Lady Amos said the Syrian regime was refusing to let aid in because they fear it could reach the opposition rebels.

“I was told by the Syrian authorities that they are concerned that aid would reach, in their terms, the people they termed the armed groups and the terrorists, and they do not want to see that happen,” she said.

On the ground, activists reported that Syrian forces shelled a group of people queuing outside a bakery in the eastern Qadi Askar district of Syria’s second city, Aleppo.

The Syrian Observatory for Human Rights said 10 people were killed in the district, and that at least 99 had died in violence across the country on Thursday, most of them civilians.

On Wednesday, around 40 people, including women and children, were killed in a massive air strike on civilians in the rebel bastion of Aazaz, just north of Aleppo, according to rights groups and residents.

Human Rights Watch urged the UN Security Council to impose an arms embargo on Syria after the air strike on Aazaz.

“Yet again, Syrian government forces attacked with callous disregard for civilian life,” it said.

Mohammed Nur, director of the now closed Aazaz media centre, said 40 people were killed – including 30 from one extended family – and 150 people wounded.

“Bashar al-Assad doesn’t care where the bombs land and in any case, his pilots are not that accurate,” he said.

With the violence showing no signs of abating, Russia – which along with China – has blocked three UN resolutions on the crisis, called for world powers to make a joint appeal for the regime and rebels to end the fighting.

Chinese foreign minister Yang Jiechi also urged a visiting Syrian envoy to implement a ceasefire and accept international mediation.

But French foreign minister Laurent Fabius renewed calls for Mr Assad to go.

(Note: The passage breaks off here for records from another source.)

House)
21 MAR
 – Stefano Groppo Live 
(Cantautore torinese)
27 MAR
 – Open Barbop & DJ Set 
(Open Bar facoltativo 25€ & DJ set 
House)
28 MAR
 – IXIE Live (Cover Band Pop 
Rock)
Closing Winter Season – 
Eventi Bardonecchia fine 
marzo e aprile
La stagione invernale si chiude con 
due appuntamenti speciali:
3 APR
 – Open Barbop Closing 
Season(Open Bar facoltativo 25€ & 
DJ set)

“France’s position is clear: we consider Assad to be butchering his own people. He must leave, and the sooner he goes the better,” Mr Fabius said at a refugee camp for Syrians in Jordan, before flying on to Lebanon.

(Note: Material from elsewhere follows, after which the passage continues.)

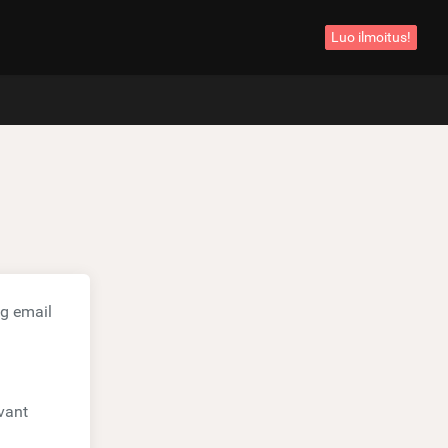
Luo ilmoitus!
ng email
vant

Earlier Thursday, the Organisation for Islamic Cooperation suspended Syria, with its chief Ekmeleddin Ihsanoglu saying: “This [Muslim] world can no longer accept a regime that massacres its people using planes, tanks and heavy artillery.”

The United States and the opposition Syrian National Council welcomed the move, but it was rejected by Syria’s staunch ally Iran and by Damascus, which charged it was the victim of a US-masterminded “conspiracy”.

Mr Assad, whose regime has been hit by a spate of high-level defections and a bomb attack that killed his top security chiefs, insists he is fighting a “terrorist” plot aided by rival Sunni Muslim powers, including Saudi Arabia.

Syrian Foreign Minster Walid Muallem, for his part, accused Arab states of failing to give even one dollar to help the humanitarian situation in his country, and instead sending arms for the rebels.

Stoking fears that the warring could spread, dozens of Syrians were kidnapped in Lebanon on Wednesday – many by an armed Shiite Muslim clan – in retaliation for events across the border.

“This brings us back to the days of the painful war, a page that Lebanese citizens have been trying to turn,” prime minister Najib Mikati said, recalling the dark days of the civil war and the kidnapping of Western hostages.

Saudi Arabia – the regional Sunni powerhouse that is opposed to Mr Assad’s Alawite-led regime – along with at least two other energy-rich Gulf states, ordered their nationals to leave immediately because of threats.

Lebanon has in the past had to confront cross-border shootings, shelling by the Syrian army, tit-for-tat kidnappings and sectarian clashes as the violence in Syria escalates.